New Delhi: With ongoing negotiations between Ukraine and Russia, President Volodymyr Zelenskyy on Tuesday said that Ukraine is no longer insisting on NATO membership, a sensitive issue that was one of Russia's expressed explanations behind attacking its pro-Western neighbor, as reported by news agency AFP.
In one more evident gesture pointed toward appeasing Moscow, Zelenskyy said he is available to "compromise" on the situation with two breakaway pro-Russian territories that President Vladimir Putin perceived as autonomous before unleashing the intrusion on February 24.
"I have cooled down regarding this question a long time ago after we understood that...NATO is not prepared to accept Ukraine," Zelenskyy said in an interview aired Monday night on ABC News.
"The alliance is afraid of controversial things, and confrontation with Russia," the president added.
Alluding to NATO enrollment, Zelenskyy said through an interpreter that he would rather not be the leader of a "country which is begging something on its knees."
Russia has said it doesn't need adjoining Ukraine to join NATO, the overseas partnership made toward the beginning of the Cold War to shield Europe from the Soviet Union.
In more recent years, the partnership has extended endlessly further east to take in previous Soviet alliance nations, enraging the Kremlin.
Russia considers NATO growth to be a danger, as it does the military posture of these new Western allies on its doorstep.
Instantly before he stunned the world by requesting the attack of Ukraine, Putin perceived as autonomous two rebels supportive of Russian "republics" in eastern Ukraine - - Donetsk and Lugansk - - that have been at battle with Kyiv beginning around 2014.
Putin presently needs Ukraine, as well, to remember them as sovereign and free.
Whenever ABC asked him about Russian demand, Zelenskyy said he was available to discourse.
"I'm talking about security guarantees," he said.
He said these two regions "have not been recognized by anyone but Russia, these pseudo republics.
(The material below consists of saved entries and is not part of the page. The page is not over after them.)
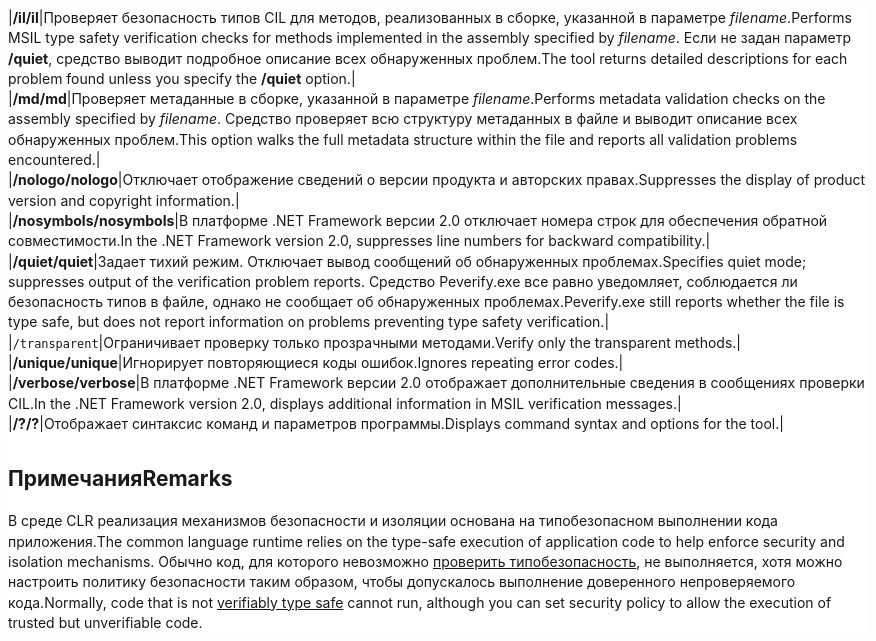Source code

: |<span data-ttu-id="5b0d2-141">**/il**</span><span class="sxs-lookup"><span data-stu-id="5b0d2-141">**/il**</span></span>|<span data-ttu-id="5b0d2-142">Проверяет безопасность типов CIL для методов, реализованных в сборке, указанной в параметре *filename*.</span><span class="sxs-lookup"><span data-stu-id="5b0d2-142">Performs MSIL type safety verification checks for methods implemented in the assembly specified by *filename*.</span></span> <span data-ttu-id="5b0d2-143">Если не задан параметр **/quiet**, средство выводит подробное описание всех обнаруженных проблем.</span><span class="sxs-lookup"><span data-stu-id="5b0d2-143">The tool returns detailed descriptions for each problem found unless you specify the **/quiet** option.</span></span>|  
|<span data-ttu-id="5b0d2-144">**/md**</span><span class="sxs-lookup"><span data-stu-id="5b0d2-144">**/md**</span></span>|<span data-ttu-id="5b0d2-145">Проверяет метаданные в сборке, указанной в параметре *filename*.</span><span class="sxs-lookup"><span data-stu-id="5b0d2-145">Performs metadata validation checks on the assembly specified by *filename*.</span></span> <span data-ttu-id="5b0d2-146">Средство проверяет всю структуру метаданных в файле и выводит описание всех обнаруженных проблем.</span><span class="sxs-lookup"><span data-stu-id="5b0d2-146">This option walks the full metadata structure within the file and reports all validation problems encountered.</span></span>|  
|<span data-ttu-id="5b0d2-147">**/nologo**</span><span class="sxs-lookup"><span data-stu-id="5b0d2-147">**/nologo**</span></span>|<span data-ttu-id="5b0d2-148">Отключает отображение сведений о версии продукта и авторских правах.</span><span class="sxs-lookup"><span data-stu-id="5b0d2-148">Suppresses the display of product version and copyright information.</span></span>|  
|<span data-ttu-id="5b0d2-149">**/nosymbols**</span><span class="sxs-lookup"><span data-stu-id="5b0d2-149">**/nosymbols**</span></span>|<span data-ttu-id="5b0d2-150">В платформе .NET Framework версии 2.0 отключает номера строк для обеспечения обратной совместимости.</span><span class="sxs-lookup"><span data-stu-id="5b0d2-150">In the .NET Framework version 2.0, suppresses line numbers for backward compatibility.</span></span>|  
|<span data-ttu-id="5b0d2-151">**/quiet**</span><span class="sxs-lookup"><span data-stu-id="5b0d2-151">**/quiet**</span></span>|<span data-ttu-id="5b0d2-152">Задает тихий режим. Отключает вывод сообщений об обнаруженных проблемах.</span><span class="sxs-lookup"><span data-stu-id="5b0d2-152">Specifies quiet mode; suppresses output of the verification problem reports.</span></span> <span data-ttu-id="5b0d2-153">Средство Peverify.exe все равно уведомляет, соблюдается ли безопасность типов в файле, однако не сообщает об обнаруженных проблемах.</span><span class="sxs-lookup"><span data-stu-id="5b0d2-153">Peverify.exe still reports whether the file is type safe, but does not report information on problems preventing type safety verification.</span></span>|  
|`/transparent`|<span data-ttu-id="5b0d2-154">Ограничивает проверку только прозрачными методами.</span><span class="sxs-lookup"><span data-stu-id="5b0d2-154">Verify only the transparent methods.</span></span>|  
|<span data-ttu-id="5b0d2-155">**/unique**</span><span class="sxs-lookup"><span data-stu-id="5b0d2-155">**/unique**</span></span>|<span data-ttu-id="5b0d2-156">Игнорирует повторяющиеся коды ошибок.</span><span class="sxs-lookup"><span data-stu-id="5b0d2-156">Ignores repeating error codes.</span></span>|  
|<span data-ttu-id="5b0d2-157">**/verbose**</span><span class="sxs-lookup"><span data-stu-id="5b0d2-157">**/verbose**</span></span>|<span data-ttu-id="5b0d2-158">В платформе .NET Framework версии 2.0 отображает дополнительные сведения в сообщениях проверки CIL.</span><span class="sxs-lookup"><span data-stu-id="5b0d2-158">In the .NET Framework version 2.0, displays additional information in MSIL verification messages.</span></span>|  
|<span data-ttu-id="5b0d2-159">**/?**</span><span class="sxs-lookup"><span data-stu-id="5b0d2-159">**/?**</span></span>|<span data-ttu-id="5b0d2-160">Отображает синтаксис команд и параметров программы.</span><span class="sxs-lookup"><span data-stu-id="5b0d2-160">Displays command syntax and options for the tool.</span></span>|  
  
## <a name="remarks"></a><span data-ttu-id="5b0d2-161">Примечания</span><span class="sxs-lookup"><span data-stu-id="5b0d2-161">Remarks</span></span>  

 <span data-ttu-id="5b0d2-162">В среде CLR реализация механизмов безопасности и изоляции основана на типобезопасном выполнении кода приложения.</span><span class="sxs-lookup"><span data-stu-id="5b0d2-162">The common language runtime relies on the type-safe execution of application code to help enforce security and isolation mechanisms.</span></span> <span data-ttu-id="5b0d2-163">Обычно код, для которого невозможно [проверить типобезопасность](../../standard/security/key-security-concepts.md#type-safety-and-security), не выполняется, хотя можно настроить политику безопасности таким образом, чтобы допускалось выполнение доверенного непроверяемого кода.</span><span class="sxs-lookup"><span data-stu-id="5b0d2-163">Normally, code that is not [verifiably type safe](../../standard/security/key-security-concepts.md#type-safety-and-security) cannot run, although you can set security policy to allow the execution of trusted but unverifiable code.</span></span>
But we can discuss and find the compromise on how these territories will live on."
"What is important to me is how the people in those territories are going to live who want to be part of Ukraine, who in Ukraine will say that they want to have them in," Zelenskyy said.
"So the question is more difficult than simply acknowledging them," the president said.
"This is another ultimatum and we are not prepared for ultimatums. What needs to be done is for President Putin to start talking, start the dialogue instead of living in the informational bubble without oxygen."